「それより冬夜、『グリーンワールド』に行って来たって? ひょっとして、店長にごり押しされたんじゃないかい?」
「あ、はい」

 いや、元は俺が頼んだことだった。
 慌てて訂正しようとすると、「すまないねえ」と音子さんが苦笑いした。

「あの子、青春に飢えているからね。どうしてもアンタたちに、お節介しちゃうんだろうね」

 アンタ『たち』。
 その言葉に、ずっと気になっていた俺は、聞いてみることにした。

「もしかして、店長がテーマパークに行けって言ったのは、小野のためですか?」

 音子さんがこちらを見た。

「小野は、テーマパークに行くのは初めてだと言っていました。それで……」

 なんて言えばいいんだろうか。失礼な言い方になってしまうかもしれない。
 けれど、ゲームセンターの彼女を思い出すたび、ある考えが頭から離れなかった。

「……あんまり、自由がなかったのかと、思って」

 思い切って尋ねてみると、そうだね、と音子さんは言った。

「店長もあかりも、霊能力者としての修行が長いから、その分普通の子が体験することにはうといだろうね。店長はそれを悔やんでいるから、あかりに同じ思いをさせたくなかったんだと思うよ」

 ……霊能力者がどういう生活をしているのか、俺にはわからない。
 ただ、あの大蛇のような妖怪と対峙する以上、危険があって、その危険から身を守るために、たくさんの『修行』が必要なんだろう、とは想像できた。

「時間は有限だ。特に人間の、子どもの時間はね。
 アンタたちにはピンとこないかもしれないけど、子どもの時にする経験を大人になってからするっていうのは、とてつもないエネルギーが必要なのさ」

 アンタもね、と音子さんが付け加える。

「夏樹の世話が頭にあって、自分の世話は後回しにしてきたろう?」

 その言葉で、俺はぴんときた。
 小野のためだけじゃない。
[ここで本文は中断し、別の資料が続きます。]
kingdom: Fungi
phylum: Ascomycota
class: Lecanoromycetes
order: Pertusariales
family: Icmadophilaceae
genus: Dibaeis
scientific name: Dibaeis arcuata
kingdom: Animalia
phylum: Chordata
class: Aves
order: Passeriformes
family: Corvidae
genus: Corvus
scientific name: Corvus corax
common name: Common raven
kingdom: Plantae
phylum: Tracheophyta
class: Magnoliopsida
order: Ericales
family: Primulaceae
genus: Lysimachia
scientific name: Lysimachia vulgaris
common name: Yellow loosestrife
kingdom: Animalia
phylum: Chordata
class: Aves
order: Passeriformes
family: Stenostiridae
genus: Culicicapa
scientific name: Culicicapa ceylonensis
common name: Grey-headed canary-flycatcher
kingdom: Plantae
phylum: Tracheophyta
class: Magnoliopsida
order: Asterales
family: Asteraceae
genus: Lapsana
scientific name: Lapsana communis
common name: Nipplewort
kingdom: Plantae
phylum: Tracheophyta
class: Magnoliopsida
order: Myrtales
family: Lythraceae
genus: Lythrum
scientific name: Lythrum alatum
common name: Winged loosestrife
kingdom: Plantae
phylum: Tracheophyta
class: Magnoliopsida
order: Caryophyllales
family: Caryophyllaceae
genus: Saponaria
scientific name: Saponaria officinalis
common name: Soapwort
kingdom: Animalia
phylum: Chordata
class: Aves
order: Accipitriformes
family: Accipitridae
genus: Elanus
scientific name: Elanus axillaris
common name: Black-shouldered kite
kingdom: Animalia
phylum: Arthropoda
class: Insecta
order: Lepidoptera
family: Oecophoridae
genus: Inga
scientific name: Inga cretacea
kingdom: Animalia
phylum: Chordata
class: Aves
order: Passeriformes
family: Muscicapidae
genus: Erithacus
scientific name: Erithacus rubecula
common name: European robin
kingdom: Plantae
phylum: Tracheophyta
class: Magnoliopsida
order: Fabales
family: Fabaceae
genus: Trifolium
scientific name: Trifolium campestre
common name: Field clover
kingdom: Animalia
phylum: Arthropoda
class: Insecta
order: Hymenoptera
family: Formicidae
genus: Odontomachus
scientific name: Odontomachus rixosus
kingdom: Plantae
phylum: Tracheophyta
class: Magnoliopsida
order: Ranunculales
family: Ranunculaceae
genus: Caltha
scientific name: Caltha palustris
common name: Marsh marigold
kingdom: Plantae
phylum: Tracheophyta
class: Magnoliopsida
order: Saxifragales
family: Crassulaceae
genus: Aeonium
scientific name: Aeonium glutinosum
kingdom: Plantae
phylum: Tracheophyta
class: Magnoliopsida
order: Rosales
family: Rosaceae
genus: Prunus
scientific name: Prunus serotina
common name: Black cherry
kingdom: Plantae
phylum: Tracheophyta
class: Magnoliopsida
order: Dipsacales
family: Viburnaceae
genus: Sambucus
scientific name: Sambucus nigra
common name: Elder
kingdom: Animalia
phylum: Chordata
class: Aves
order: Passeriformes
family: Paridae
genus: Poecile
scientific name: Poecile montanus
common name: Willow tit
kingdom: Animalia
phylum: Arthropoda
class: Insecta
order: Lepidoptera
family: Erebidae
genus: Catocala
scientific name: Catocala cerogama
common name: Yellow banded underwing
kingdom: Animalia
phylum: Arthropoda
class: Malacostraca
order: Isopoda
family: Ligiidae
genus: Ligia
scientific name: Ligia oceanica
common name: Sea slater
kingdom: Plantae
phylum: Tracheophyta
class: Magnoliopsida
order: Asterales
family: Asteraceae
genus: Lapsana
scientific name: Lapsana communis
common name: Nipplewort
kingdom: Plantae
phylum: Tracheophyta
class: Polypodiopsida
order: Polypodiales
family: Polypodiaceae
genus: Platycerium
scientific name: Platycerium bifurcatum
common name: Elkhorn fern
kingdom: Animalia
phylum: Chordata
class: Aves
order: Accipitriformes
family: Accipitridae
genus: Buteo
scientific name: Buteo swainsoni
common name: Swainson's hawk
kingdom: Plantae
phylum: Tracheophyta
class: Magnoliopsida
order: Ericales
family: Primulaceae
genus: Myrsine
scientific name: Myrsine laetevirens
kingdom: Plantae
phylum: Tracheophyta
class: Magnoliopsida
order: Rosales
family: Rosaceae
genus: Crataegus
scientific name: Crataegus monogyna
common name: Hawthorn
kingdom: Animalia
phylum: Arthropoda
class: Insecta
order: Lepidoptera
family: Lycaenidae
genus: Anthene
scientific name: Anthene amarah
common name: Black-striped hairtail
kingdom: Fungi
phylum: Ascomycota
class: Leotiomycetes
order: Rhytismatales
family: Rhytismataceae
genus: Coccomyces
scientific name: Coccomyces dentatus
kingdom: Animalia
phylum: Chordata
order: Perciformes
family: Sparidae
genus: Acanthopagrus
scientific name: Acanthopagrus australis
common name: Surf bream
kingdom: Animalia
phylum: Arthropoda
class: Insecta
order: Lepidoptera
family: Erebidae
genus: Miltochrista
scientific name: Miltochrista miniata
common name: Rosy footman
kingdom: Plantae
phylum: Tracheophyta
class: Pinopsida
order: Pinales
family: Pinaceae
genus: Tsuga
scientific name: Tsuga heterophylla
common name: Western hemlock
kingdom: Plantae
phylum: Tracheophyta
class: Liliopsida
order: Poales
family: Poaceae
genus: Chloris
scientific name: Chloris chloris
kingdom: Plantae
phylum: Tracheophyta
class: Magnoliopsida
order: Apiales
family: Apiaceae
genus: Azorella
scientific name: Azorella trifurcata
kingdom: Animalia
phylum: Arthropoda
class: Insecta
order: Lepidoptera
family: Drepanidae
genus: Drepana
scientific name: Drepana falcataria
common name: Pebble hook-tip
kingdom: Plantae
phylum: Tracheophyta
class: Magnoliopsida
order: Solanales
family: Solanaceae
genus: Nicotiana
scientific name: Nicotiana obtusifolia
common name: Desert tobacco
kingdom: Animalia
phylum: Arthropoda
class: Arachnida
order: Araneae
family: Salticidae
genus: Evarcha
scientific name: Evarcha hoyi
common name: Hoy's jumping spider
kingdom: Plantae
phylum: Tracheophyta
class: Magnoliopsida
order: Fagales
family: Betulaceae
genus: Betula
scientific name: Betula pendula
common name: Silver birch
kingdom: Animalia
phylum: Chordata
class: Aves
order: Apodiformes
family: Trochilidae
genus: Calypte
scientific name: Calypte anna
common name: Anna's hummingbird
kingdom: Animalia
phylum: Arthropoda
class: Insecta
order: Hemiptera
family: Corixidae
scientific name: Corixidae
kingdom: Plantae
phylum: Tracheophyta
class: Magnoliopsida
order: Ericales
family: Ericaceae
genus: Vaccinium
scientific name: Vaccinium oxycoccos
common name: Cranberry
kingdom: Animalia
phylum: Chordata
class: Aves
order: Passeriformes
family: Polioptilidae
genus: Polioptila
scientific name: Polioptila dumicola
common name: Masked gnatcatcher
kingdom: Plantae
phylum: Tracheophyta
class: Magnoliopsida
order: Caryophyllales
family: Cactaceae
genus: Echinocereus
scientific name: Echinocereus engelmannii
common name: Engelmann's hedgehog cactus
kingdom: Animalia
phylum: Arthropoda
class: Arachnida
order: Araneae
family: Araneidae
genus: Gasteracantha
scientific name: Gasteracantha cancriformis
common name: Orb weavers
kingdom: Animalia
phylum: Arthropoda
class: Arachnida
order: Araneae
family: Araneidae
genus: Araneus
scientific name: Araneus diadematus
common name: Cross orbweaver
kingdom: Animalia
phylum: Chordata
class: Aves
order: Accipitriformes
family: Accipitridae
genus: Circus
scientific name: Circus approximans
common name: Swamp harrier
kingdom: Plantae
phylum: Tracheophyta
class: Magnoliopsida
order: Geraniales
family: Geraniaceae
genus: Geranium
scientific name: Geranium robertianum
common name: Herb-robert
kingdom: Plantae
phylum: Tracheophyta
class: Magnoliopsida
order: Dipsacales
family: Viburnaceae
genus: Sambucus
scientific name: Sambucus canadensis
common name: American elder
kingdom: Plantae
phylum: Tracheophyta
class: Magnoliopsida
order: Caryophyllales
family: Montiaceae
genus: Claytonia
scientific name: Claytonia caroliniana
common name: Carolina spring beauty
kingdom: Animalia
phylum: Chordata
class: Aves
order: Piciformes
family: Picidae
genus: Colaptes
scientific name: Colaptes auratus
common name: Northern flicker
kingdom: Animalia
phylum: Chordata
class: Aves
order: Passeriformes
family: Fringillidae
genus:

俺のために、ナツを預かってくれたんだ。そんな風に気遣われているなんて、ちっとも気づかなかった。
 俺の戸惑いを察したのか、音子さんは「気にしなくていいんだからね」と付け加えた。

「子どもの時は、世話されること、頼ること、守られることを覚えるべきだよ。大人になってから覚える機会は、そうないからね」
「……」

 思わず黙ってしまった俺を見て、「なんてね」とおどけて音子さんが言う。
 
「悪いね、つい余計なことを。あたしも店長のこと言えないね」
 
 音子さんの言葉に、いえ、と俺は答える。